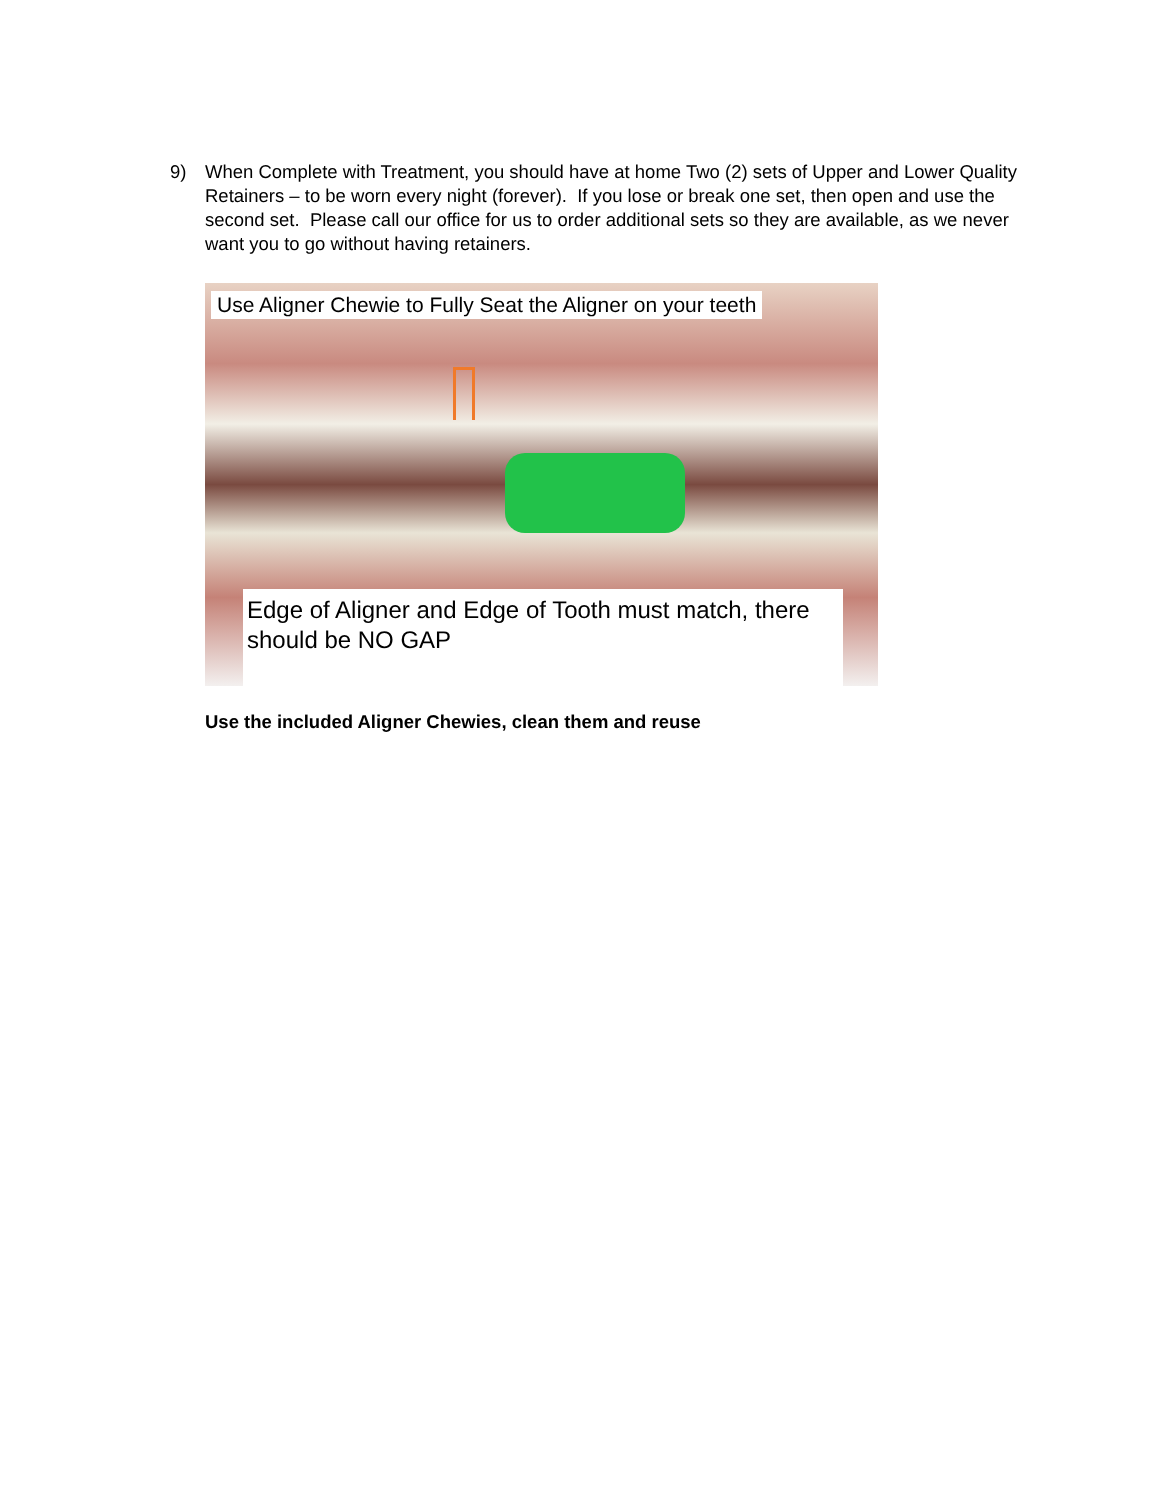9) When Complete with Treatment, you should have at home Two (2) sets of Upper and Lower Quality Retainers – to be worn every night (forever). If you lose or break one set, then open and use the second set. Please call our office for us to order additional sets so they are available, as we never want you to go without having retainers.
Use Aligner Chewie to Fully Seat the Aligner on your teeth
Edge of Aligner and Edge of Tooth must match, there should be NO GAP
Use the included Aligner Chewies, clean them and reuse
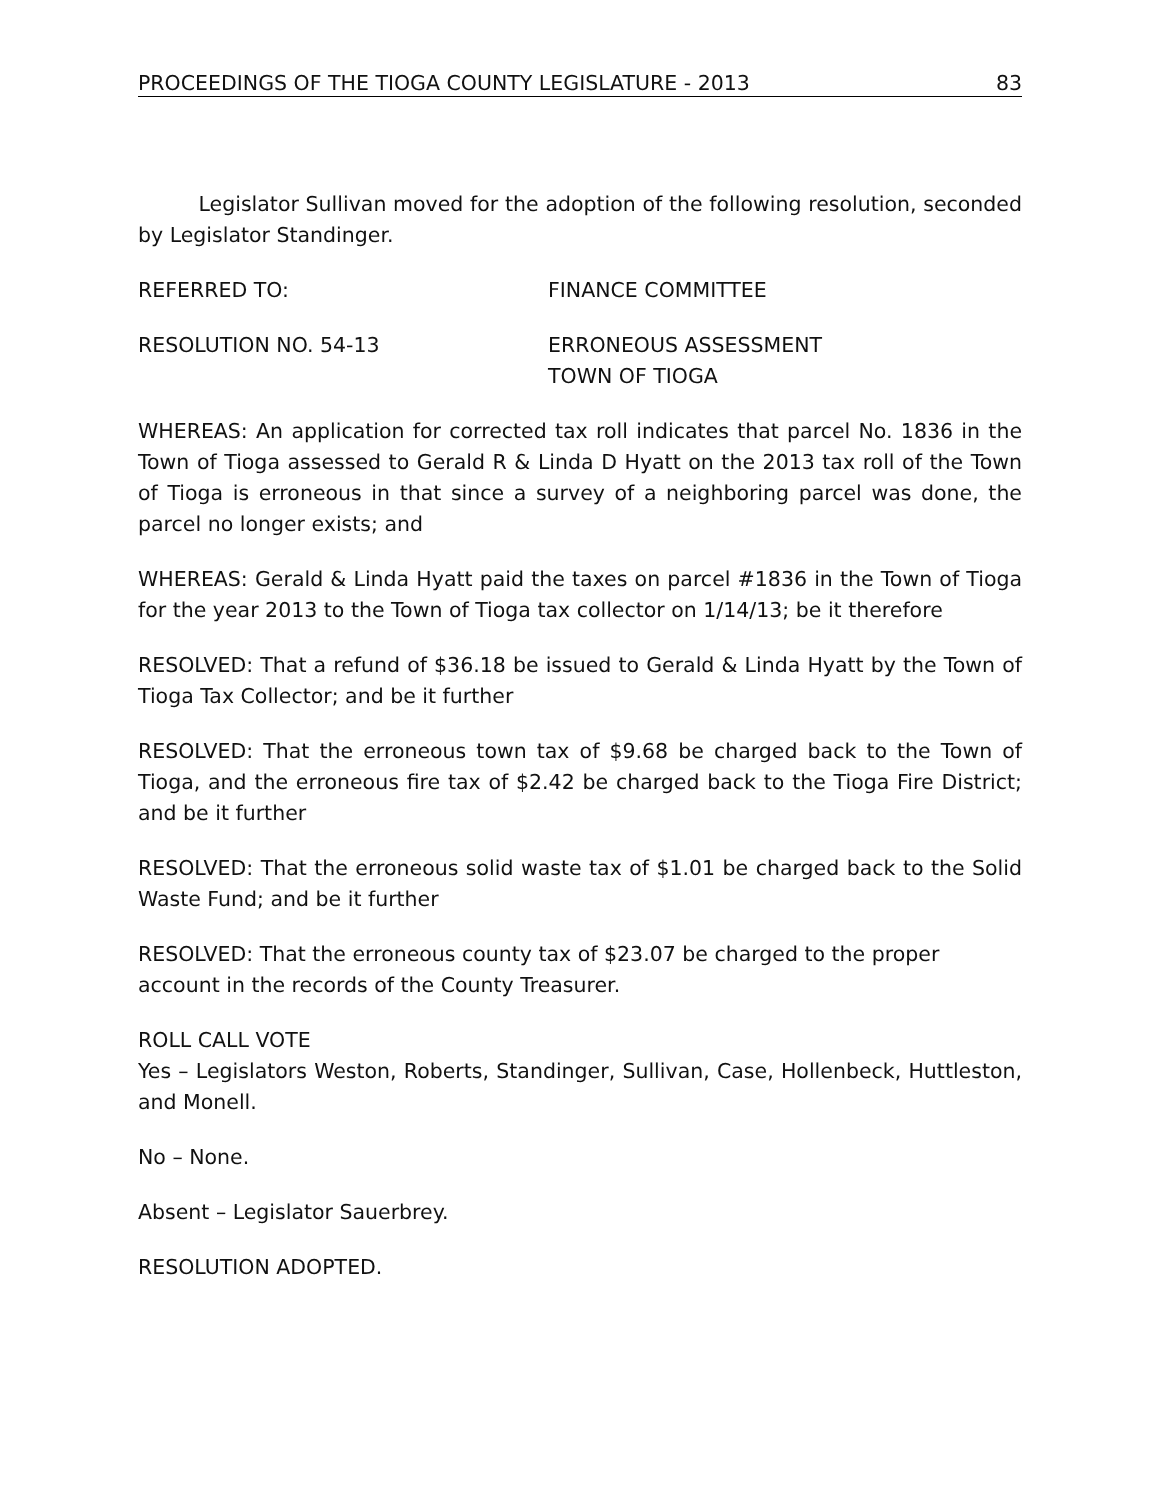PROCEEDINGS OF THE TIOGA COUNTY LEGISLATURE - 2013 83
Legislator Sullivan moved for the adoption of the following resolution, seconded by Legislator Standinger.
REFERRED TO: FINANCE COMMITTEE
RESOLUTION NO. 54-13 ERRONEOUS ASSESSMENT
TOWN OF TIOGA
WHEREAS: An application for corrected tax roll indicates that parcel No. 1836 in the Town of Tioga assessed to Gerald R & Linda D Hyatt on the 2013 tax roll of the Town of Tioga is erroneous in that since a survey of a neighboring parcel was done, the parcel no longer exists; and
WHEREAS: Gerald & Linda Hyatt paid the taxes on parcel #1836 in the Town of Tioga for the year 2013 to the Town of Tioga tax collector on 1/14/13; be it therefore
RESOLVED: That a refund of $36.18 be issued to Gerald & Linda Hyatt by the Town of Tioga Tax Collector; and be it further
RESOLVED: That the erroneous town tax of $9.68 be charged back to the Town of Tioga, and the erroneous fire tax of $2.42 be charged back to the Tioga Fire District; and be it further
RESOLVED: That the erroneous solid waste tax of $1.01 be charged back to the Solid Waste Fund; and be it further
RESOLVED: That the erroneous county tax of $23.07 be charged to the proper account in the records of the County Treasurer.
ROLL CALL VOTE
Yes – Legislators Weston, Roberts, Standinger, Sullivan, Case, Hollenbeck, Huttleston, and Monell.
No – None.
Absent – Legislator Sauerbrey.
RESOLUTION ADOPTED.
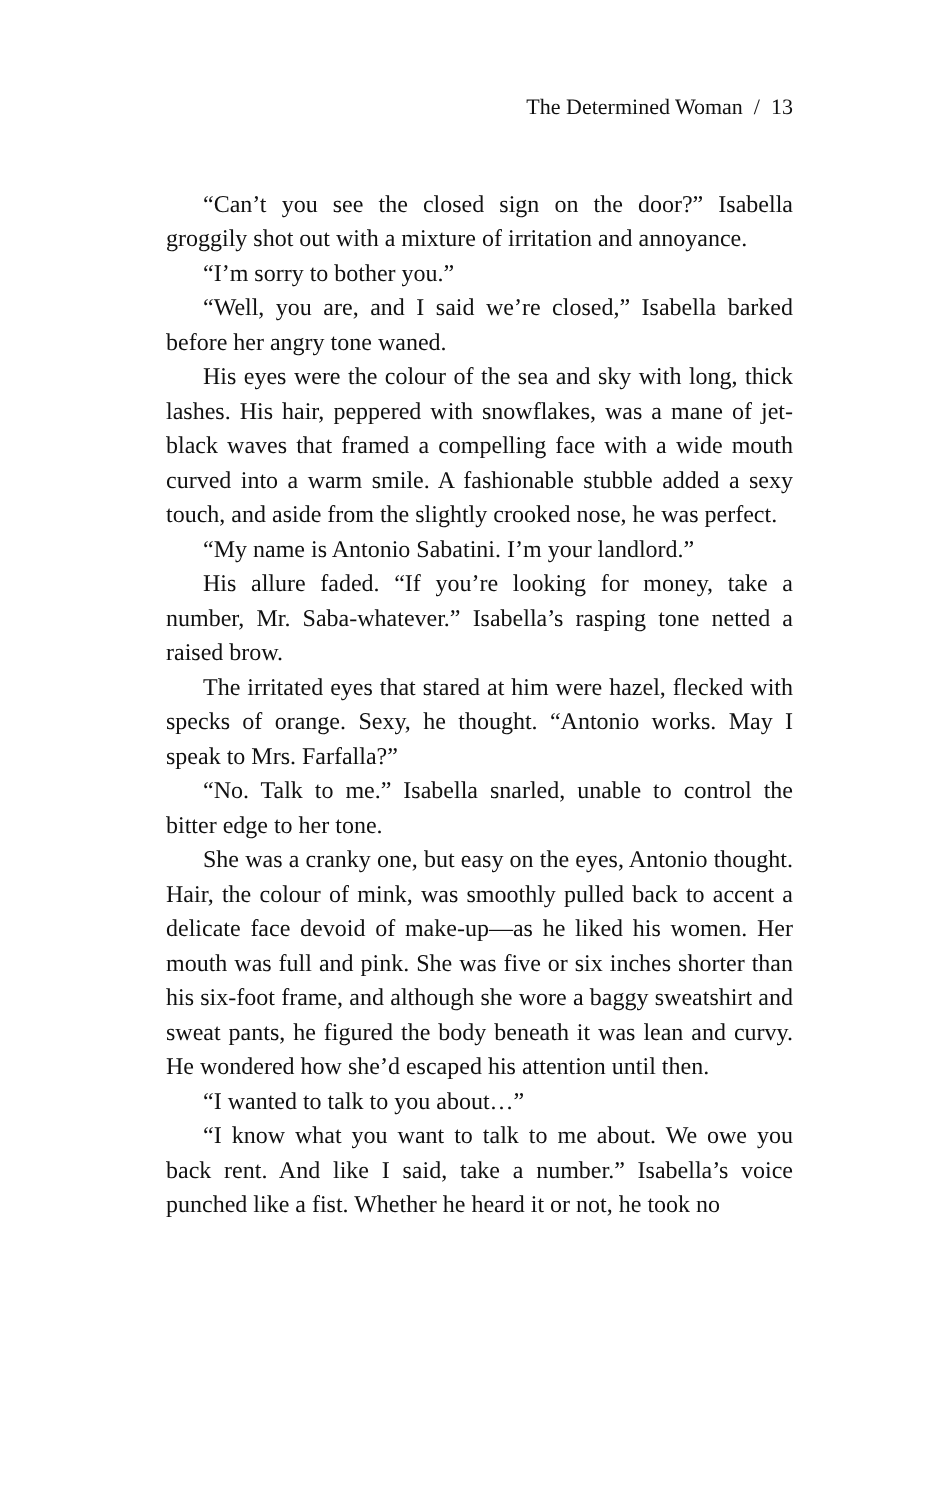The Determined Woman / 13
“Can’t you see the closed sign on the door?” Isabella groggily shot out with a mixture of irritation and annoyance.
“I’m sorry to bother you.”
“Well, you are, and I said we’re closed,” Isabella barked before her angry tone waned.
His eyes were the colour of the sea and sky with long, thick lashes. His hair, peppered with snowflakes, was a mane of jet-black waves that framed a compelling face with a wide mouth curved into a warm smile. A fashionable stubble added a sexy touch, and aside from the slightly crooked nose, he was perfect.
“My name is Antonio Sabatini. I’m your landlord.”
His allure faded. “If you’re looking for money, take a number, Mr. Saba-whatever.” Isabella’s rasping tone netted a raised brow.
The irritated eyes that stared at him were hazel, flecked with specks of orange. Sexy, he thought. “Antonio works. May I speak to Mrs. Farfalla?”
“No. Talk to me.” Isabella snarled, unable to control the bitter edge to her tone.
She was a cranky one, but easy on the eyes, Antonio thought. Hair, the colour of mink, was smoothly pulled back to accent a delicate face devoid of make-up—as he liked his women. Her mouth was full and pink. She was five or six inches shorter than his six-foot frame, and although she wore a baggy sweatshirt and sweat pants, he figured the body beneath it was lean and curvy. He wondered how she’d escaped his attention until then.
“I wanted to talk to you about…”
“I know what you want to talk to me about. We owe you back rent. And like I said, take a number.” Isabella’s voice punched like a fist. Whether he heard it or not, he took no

ABOUT THIS EXERCISE
Drop the pictures, then write out everything else in the records exactly.

ANSWER FOR THIS EXERCISE
9) When Complete with Treatment, you should have at home Two (2) sets of Upper and Lower Quality Retainers – to be worn every night (forever). If you lose or break one set, then open and use the second set. Please call our office for us to order additional sets so they are available, as we never want you to go without having retainers.
Use Aligner Chewie to Fully Seat the Aligner on your teeth
Edge of Aligner and Edge of Tooth must match, there should be NO GAP
Use the included Aligner Chewies, clean them and reuse
PROCEEDINGS OF THE TIOGA COUNTY LEGISLATURE - 2013 83
Legislator Sullivan moved for the adoption of the following resolution, seconded by Legislator Standinger.
REFERRED TO: FINANCE COMMITTEE
RESOLUTION NO. 54-13 ERRONEOUS ASSESSMENT
TOWN OF TIOGA
WHEREAS: An application for corrected tax roll indicates that parcel No. 1836 in the Town of Tioga assessed to Gerald R & Linda D Hyatt on the 2013 tax roll of the Town of Tioga is erroneous in that since a survey of a neighboring parcel was done, the parcel no longer exists; and
WHEREAS: Gerald & Linda Hyatt paid the taxes on parcel #1836 in the Town of Tioga for the year 2013 to the Town of Tioga tax collector on 1/14/13; be it therefore
RESOLVED: That a refund of $36.18 be issued to Gerald & Linda Hyatt by the Town of Tioga Tax Collector; and be it further
RESOLVED: That the erroneous town tax of $9.68 be charged back to the Town of Tioga, and the erroneous fire tax of $2.42 be charged back to the Tioga Fire District; and be it further
RESOLVED: That the erroneous solid waste tax of $1.01 be charged back to the Solid Waste Fund; and be it further
RESOLVED: That the erroneous county tax of $23.07 be charged to the proper account in the records of the County Treasurer.
ROLL CALL VOTE
Yes – Legislators Weston, Roberts, Standinger, Sullivan, Case, Hollenbeck, Huttleston, and Monell.
No – None.
Absent – Legislator Sauerbrey.
RESOLUTION ADOPTED.
The Determined Woman / 13
“Can’t you see the closed sign on the door?” Isabella groggily shot out with a mixture of irritation and annoyance.
“I’m sorry to bother you.”
“Well, you are, and I said we’re closed,” Isabella barked before her angry tone waned.
His eyes were the colour of the sea and sky with long, thick lashes. His hair, peppered with snowflakes, was a mane of jet-black waves that framed a compelling face with a wide mouth curved into a warm smile. A fashionable stubble added a sexy touch, and aside from the slightly crooked nose, he was perfect.
“My name is Antonio Sabatini. I’m your landlord.”
His allure faded. “If you’re looking for money, take a number, Mr. Saba-whatever.” Isabella’s rasping tone netted a raised brow.
The irritated eyes that stared at him were hazel, flecked with specks of orange. Sexy, he thought. “Antonio works. May I speak to Mrs. Farfalla?”
“No. Talk to me.” Isabella snarled, unable to control the bitter edge to her tone.
She was a cranky one, but easy on the eyes, Antonio thought. Hair, the colour of mink, was smoothly pulled back to accent a delicate face devoid of make-up—as he liked his women. Her mouth was full and pink. She was five or six inches shorter than his six-foot frame, and although she wore a baggy sweatshirt and sweat pants, he figured the body beneath it was lean and curvy. He wondered how she’d escaped his attention until then.
“I wanted to talk to you about…”
“I know what you want to talk to me about. We owe you back rent. And like I said, take a number.” Isabella’s voice punched like a fist. Whether he heard it or not, he took no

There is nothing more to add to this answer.